[问题与任务]
• 1. 根据这篇讲真象经历的自述回答:
(a) 作者今年多少岁?
(b) 作者从哪年哪月开始修炼法轮大法?
(c) 一瓶油漆可喷多少条大标语?
• 2. 请接着这篇讲真象经历的自述往下续写。

[原文]
#####

正念正行向世人讲清真象的点点滴滴

【明慧网2004年6月1日】我今年五十七岁,曾经因二十多种病折磨得苦不堪言,例如:头脑是一年四季的又痛又晕,而且经常下不了床,因为一站起来就天旋地转,站立不稳,痛得真想一刀将头剁下来;肝大5-7公分,也是长年疼痛,肚子也肿起来,根本无法入睡,胃里糜烂,坐骨神经痛得也很厉害,空手走一里路要歇三次,长年累月没有一天身体舒服。自从九七年四月修炼法轮大法后不到一个月,全身的重病不翼而飞。我没上过学,也不识字,自从学大法后慢慢的可以通读《转法轮》了。

就是这样一种挽救无数人生命的高德大法却遭到江××小人的残酷迫害。九九年七月二十二日我去省政府上访,在过境时被警察拦截,并被带到办公室审问,后来理智的走脱后,与另一同修长途跋涉走到省政府,却被非法关押一天。因省政府解决不了问题,于是三次去北京想上访,但还未到信访办却遭致非法关押并被当地恶警敲诈三万多元。

在上访无门的情况下,开始踏踏实实向世人讲真象。

一、真象标语写遍方圆百里

刚开始我每周坐车往返九十多里路去市里拿真象资料发,后来有一段时间因资料少,我本着“不要等,不要靠”的原则,买了毛笔和许多红纸在家里慢慢的照着书写“法轮大法好”、“法轮大法是正法”等标语。我将写好的标语铺到床上、木地板上,随后在背面贴上双面胶,在大街小巷到处去贴,因贴的易被毁坏,后来我就买油漆喷标语,一瓶油漆可喷十三至二十三条大标语,至今为止我已买了五百多瓶油漆。除了送给其他同修的外,我一个人就喷了四百多瓶左右,大部分喷的都在,只是在大街上喷的有时被毁掉,但涂了之后我又继续喷,因此大街小巷、方圆百里到处都有我喷的标语,而且大部分是在白天喷。

#####

[所给数据]
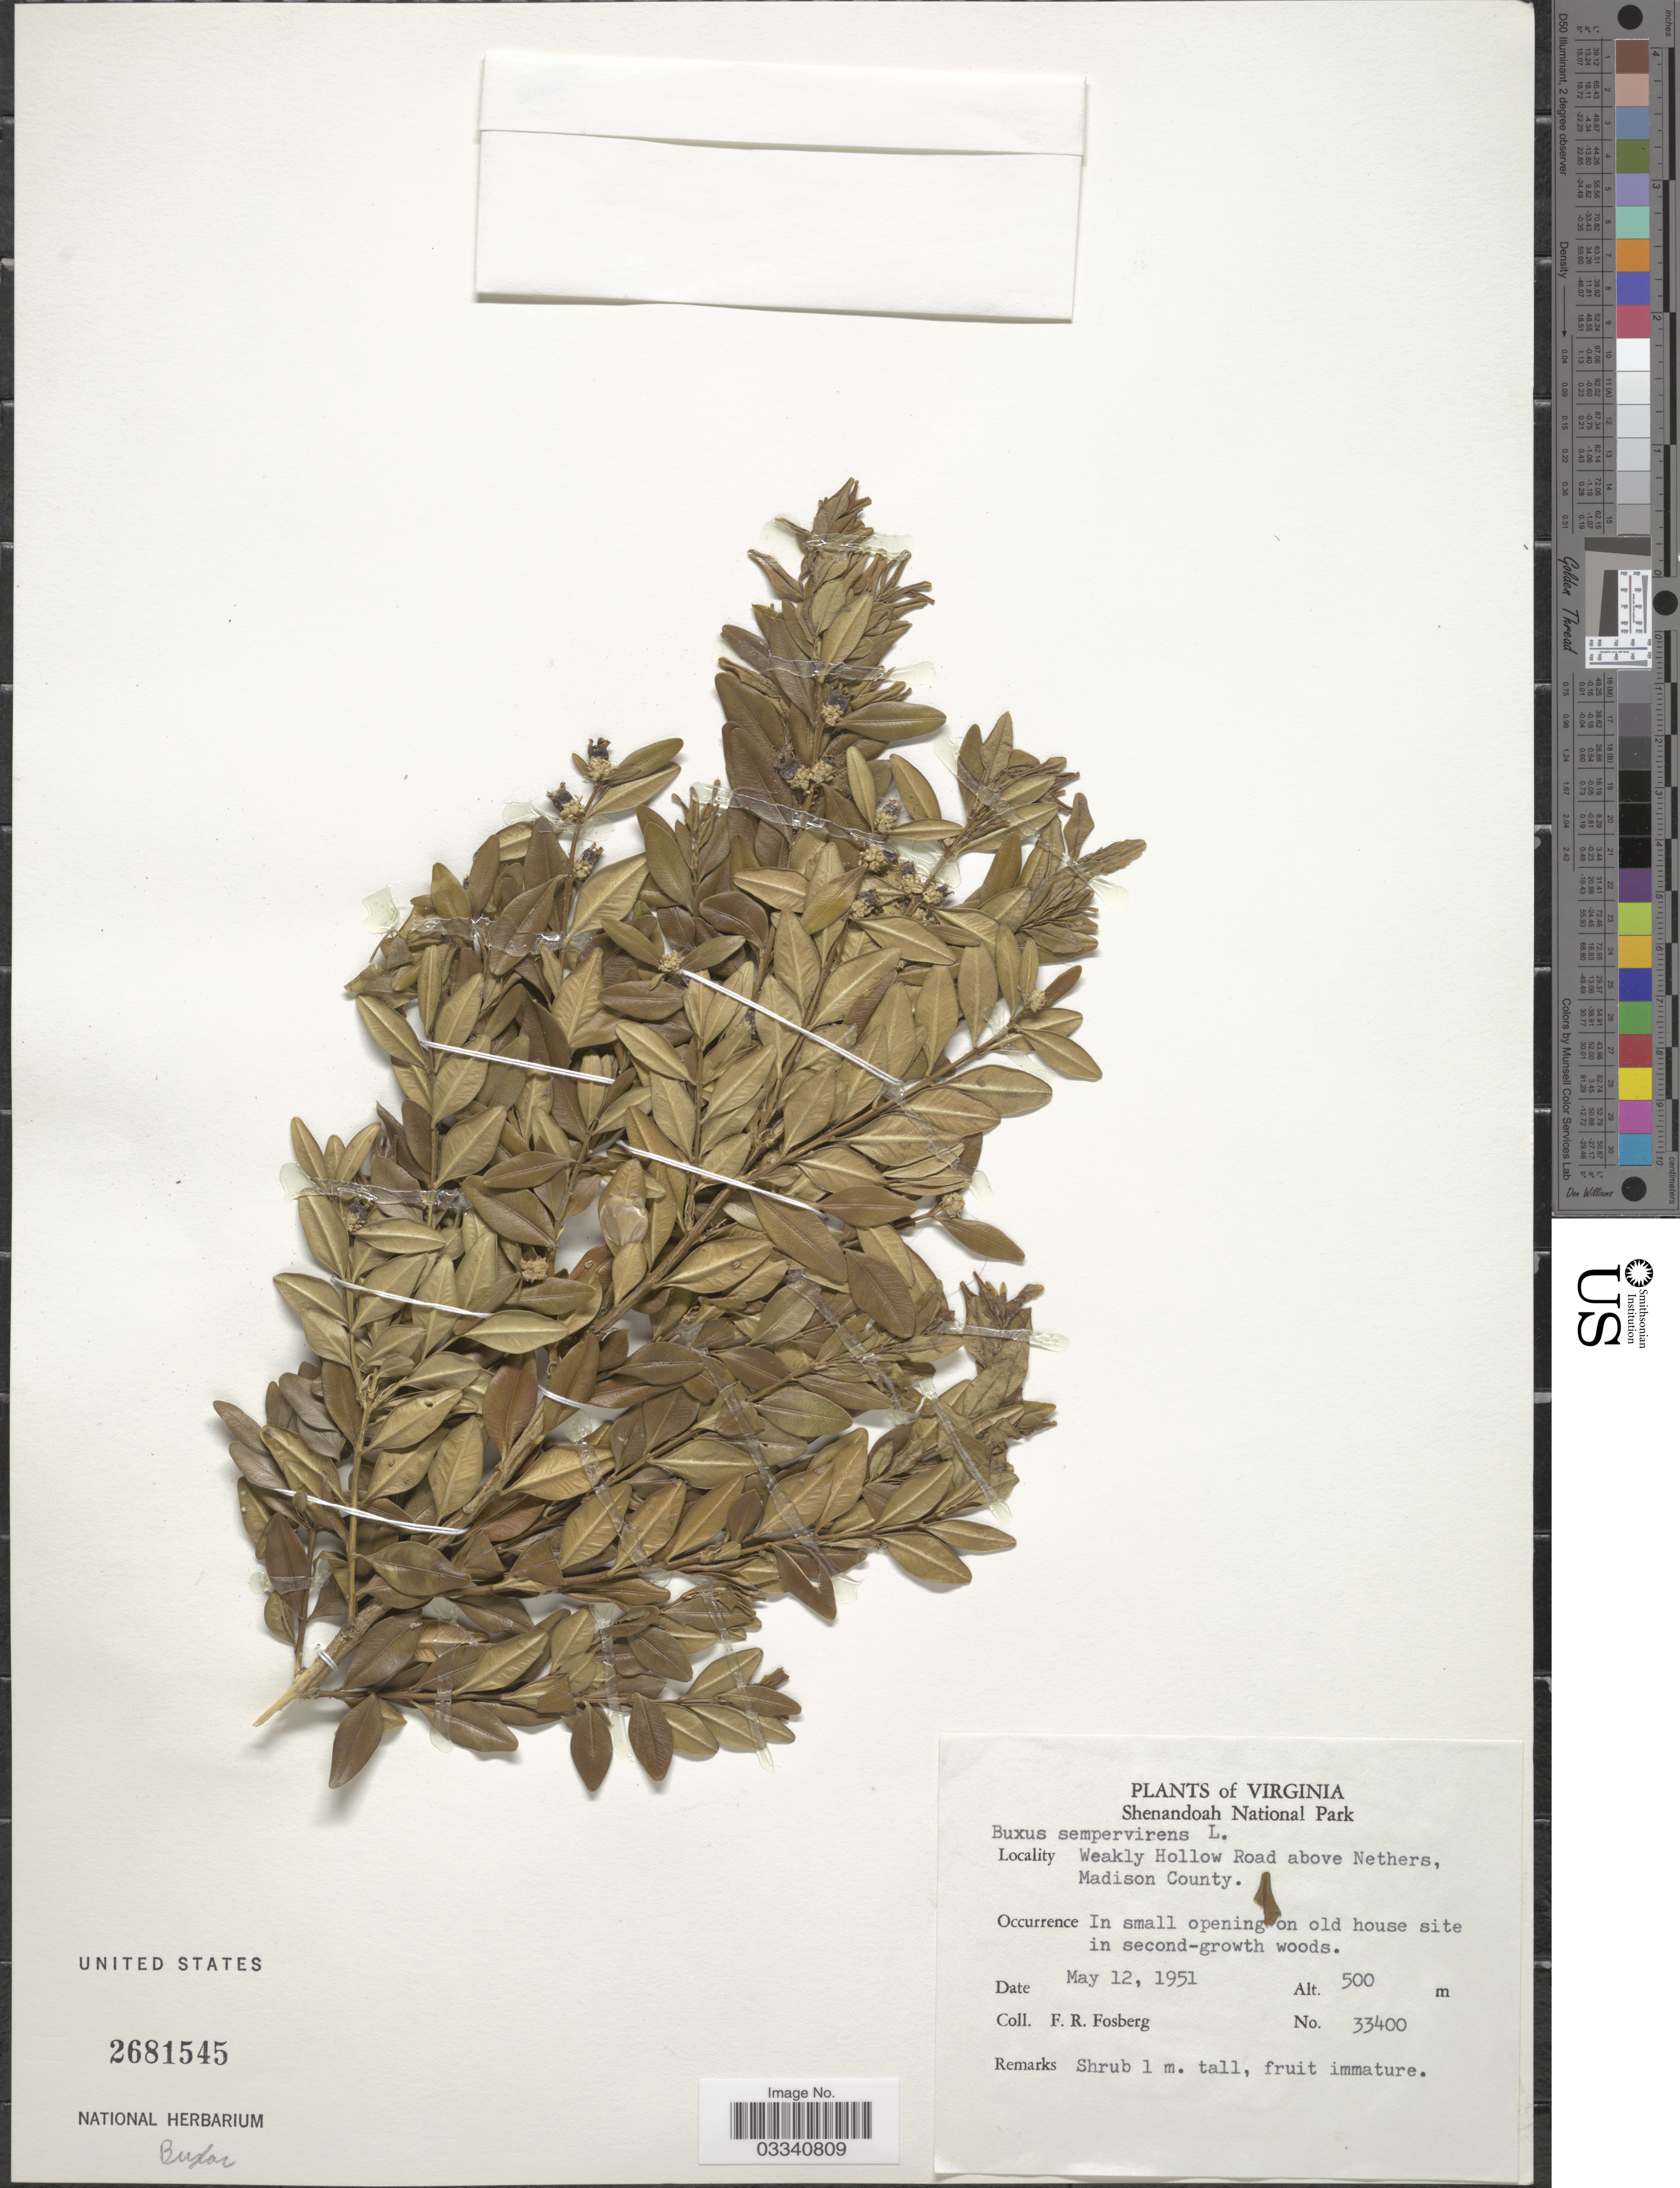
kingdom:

#####

[各题答案]
• 1.
(a) 五十七岁。
(b) 一九九七年四月。
(c) 十三至二十三条。

• 2.
有时正在喷时来了人,我就会笑着说:“你的缘分真大啊!多念会给你带来福份。”

边说边迅速写完。之后根据情况向他们讲清真象。大部分人都能接受。也有的人边看边说: “哇!这老太太的字写得真好!”我就趁机告诉他们真象:“这都是大法给我的智慧,我以前连大字都不识一个,但自从学大法后就可以通读《转法轮》了。我现在不仅能认字写字,而且全身的病都炼好了。”

有时有人追上来气呼呼的问:“我家墙上的标语是不是你写的?”但我悟到他们是找来听真象的。 “你家墙上写的什么标语呀?”我祥和的问。

“法轮大法好、法轮佛法救度众生。”“这该是多好的事呀!你珍惜佛法会给你们全家带来福份!”

于是我趁机给他们讲真象。明白真象后的人才高高兴兴的走了。

二、堂堂正正扯下诬蔑大法的图片

2001年10月,听一同修讲街上在搞诬蔑大法的图片展,于是我们先发正念铲除本地破坏大法的一切邪恶,随后赶到现场,那里有很多人在看,我迅速跑上前,边扯图片边说:“这都是骗人的东西呀,可千万不能看,我全身的病修炼大法不到一个月全好了。法轮大法是真正普度众生的佛法,如果谁要诽谤佛法,那么谁就会遭报应。江泽民一伙对法轮功進行栽赃陷害是为了蒙骗世人,如果听信了它的话,将会随着它下地狱呀!以后可别看这些假东西,也千万别信电视里对法轮大法的造谣……”

因为农村人比较信佛,于是看的人三三两两的走了。我与另一同修将所有的图片都扯下来后,丢在地上并立即离开,去市里与那里的同修切磋,他们通知许多同修帮我们发正念。

下午回到小镇之后,我们相互通知全镇的学员继续长时间发正念,彻底销毁掉诬蔑大法的图片,当天邪恶的图片就被扫街的清洁工烧掉。

在师父的呵护下,也没有邪恶之人来过问此事。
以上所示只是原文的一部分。